Prolonger le financement à long terme du secteur biologique (facteur de dissuasion et persuasion)
Le succès des mesures pour développer un réseau biologique durable comprenant des opérations biologiques (agriculteurs biologiques et transformateurs) et des offres de services adaptés à leurs besoins peut prendre de nombreuses années. Il est donc essentiel de disposer d'un financement viable à long terme pour soutenir et développer cette communauté. Un bon exemple est celui du Costa Rica, où une taxe sur les carburants finance directement les efforts de conservation des forêts des agriculteurs (facteur de dissuasion) et les activités de sensibilisation des consommateurs (facteur de persuasion). Le soutien direct aux agriculteurs peut prendre de nombreuses formes, comme l'extension des paiements pour l'adoption de pratiques agro-environnementales, comme au Mexique ; l'octroi de subventions aux agriculteurs pour l'achat ou la production d'intrants biologiques, comme en Corée du Sud ; ou la prise en charge du coût de la certification selon une norme de durabilité, comme au Costa Rica. Dans tous les cas, ces mesures doivent être mises en œuvre sur plusieurs années pour produire les résultats escomptés.

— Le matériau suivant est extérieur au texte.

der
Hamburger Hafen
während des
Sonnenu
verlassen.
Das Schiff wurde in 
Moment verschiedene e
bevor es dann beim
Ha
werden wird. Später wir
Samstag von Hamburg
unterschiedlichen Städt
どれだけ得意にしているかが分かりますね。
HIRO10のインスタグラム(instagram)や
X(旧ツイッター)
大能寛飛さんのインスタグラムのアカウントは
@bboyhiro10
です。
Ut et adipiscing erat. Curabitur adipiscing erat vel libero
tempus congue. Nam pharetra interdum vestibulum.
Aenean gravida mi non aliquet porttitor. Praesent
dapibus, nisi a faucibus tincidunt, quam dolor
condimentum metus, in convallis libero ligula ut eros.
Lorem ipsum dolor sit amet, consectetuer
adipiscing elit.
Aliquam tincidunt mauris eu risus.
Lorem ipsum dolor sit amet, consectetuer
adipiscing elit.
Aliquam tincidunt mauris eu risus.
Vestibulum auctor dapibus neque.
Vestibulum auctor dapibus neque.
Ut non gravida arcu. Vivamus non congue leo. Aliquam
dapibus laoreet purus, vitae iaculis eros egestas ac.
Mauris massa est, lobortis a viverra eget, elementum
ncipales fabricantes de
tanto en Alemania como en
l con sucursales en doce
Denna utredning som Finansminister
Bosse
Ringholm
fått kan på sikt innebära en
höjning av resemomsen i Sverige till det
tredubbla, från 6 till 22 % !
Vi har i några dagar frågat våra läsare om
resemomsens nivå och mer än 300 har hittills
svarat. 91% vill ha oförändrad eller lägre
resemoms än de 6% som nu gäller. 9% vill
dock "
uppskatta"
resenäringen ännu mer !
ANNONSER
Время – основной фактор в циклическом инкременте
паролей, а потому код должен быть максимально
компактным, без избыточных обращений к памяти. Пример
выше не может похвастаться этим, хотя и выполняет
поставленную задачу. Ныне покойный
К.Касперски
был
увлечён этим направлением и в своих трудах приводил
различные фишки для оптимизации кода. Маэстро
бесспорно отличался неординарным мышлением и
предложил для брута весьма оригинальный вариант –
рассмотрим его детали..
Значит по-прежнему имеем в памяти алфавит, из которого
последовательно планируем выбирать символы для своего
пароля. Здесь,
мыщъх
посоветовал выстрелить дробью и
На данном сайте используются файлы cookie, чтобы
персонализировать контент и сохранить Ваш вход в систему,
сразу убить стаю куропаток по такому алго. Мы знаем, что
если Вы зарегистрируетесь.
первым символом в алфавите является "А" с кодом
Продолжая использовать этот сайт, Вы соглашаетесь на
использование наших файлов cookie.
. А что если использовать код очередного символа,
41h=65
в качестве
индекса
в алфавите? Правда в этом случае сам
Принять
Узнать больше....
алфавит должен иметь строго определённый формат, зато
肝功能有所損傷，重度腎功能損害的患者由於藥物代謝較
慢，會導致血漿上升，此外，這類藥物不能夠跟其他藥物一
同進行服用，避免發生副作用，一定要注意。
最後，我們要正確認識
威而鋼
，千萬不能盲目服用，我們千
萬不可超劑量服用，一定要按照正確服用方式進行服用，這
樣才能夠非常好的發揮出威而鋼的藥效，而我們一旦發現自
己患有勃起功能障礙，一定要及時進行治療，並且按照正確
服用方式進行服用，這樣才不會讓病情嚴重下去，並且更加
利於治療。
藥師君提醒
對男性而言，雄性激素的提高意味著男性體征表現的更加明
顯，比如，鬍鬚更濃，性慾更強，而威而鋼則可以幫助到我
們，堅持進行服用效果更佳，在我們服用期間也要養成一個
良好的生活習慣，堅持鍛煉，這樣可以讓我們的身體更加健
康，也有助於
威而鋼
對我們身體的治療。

Adopter une approche territoriale (facteur de dissuasion et persuasion)
Au cours des 20 dernières années, plusieurs zones rurales ont adopté une approche intégrée du développement territorial, dans laquelle la promotion de la production biologique est étroitement liée au développement économique général du territoire. Ce concept a d'abord été développé dans le bio-district de Cilento en Italie et dans la Biovallée en France au début des années 2000, et il a depuis été adopté dans d'autres pays, notamment en Inde et en Tunisie.
Dans ces zones, également appelées écorégions, les acteurs locaux – notamment les agriculteurs, la société civile, les opérateurs touristiques, les hôtels, les détaillants et les gouvernements – travaillent ensemble afin d’intégrer la gestion durable des ressources locales au développement économique de la région. Grâce à ces efforts combinés, la croissance de la production et de la consommation biologiques devient une responsabilité partagée entre divers acteurs locaux.
Comme le montrent ces exemples, les avantages des systèmes biologiques sont de plus en plus reconnus. De nombreux pays en développement – dont Madagascar, le Pakistan et l'Ouganda – s'efforcent de soutenir la production biologique. Et pour les pays où les décideurs sont encore en train de réfléchir à la meilleure façon d'aller de l'avant, il y a de plus en plus d’informations provenant de pays qui soutiennent les agriculteurs vers la transition biologique sur les politiques et programmes qui portent des fruits et sur ceux à éviter. Une approche graduelle, soutenue par des mesures d'incitation et d'attraction adaptées au contexte local, peut conduire au développement de systèmes biologiques qui renforcent la résilience des agriculteurs aux chocs externes, soutiennent leurs moyens de subsistance et contribuent à assurer la sécurité alimentaire locale.
Cet article s'appuie sur le travail consultatif de l'État des initiatives de durabilité de l'IISD pour le gouvernement de Madagascar.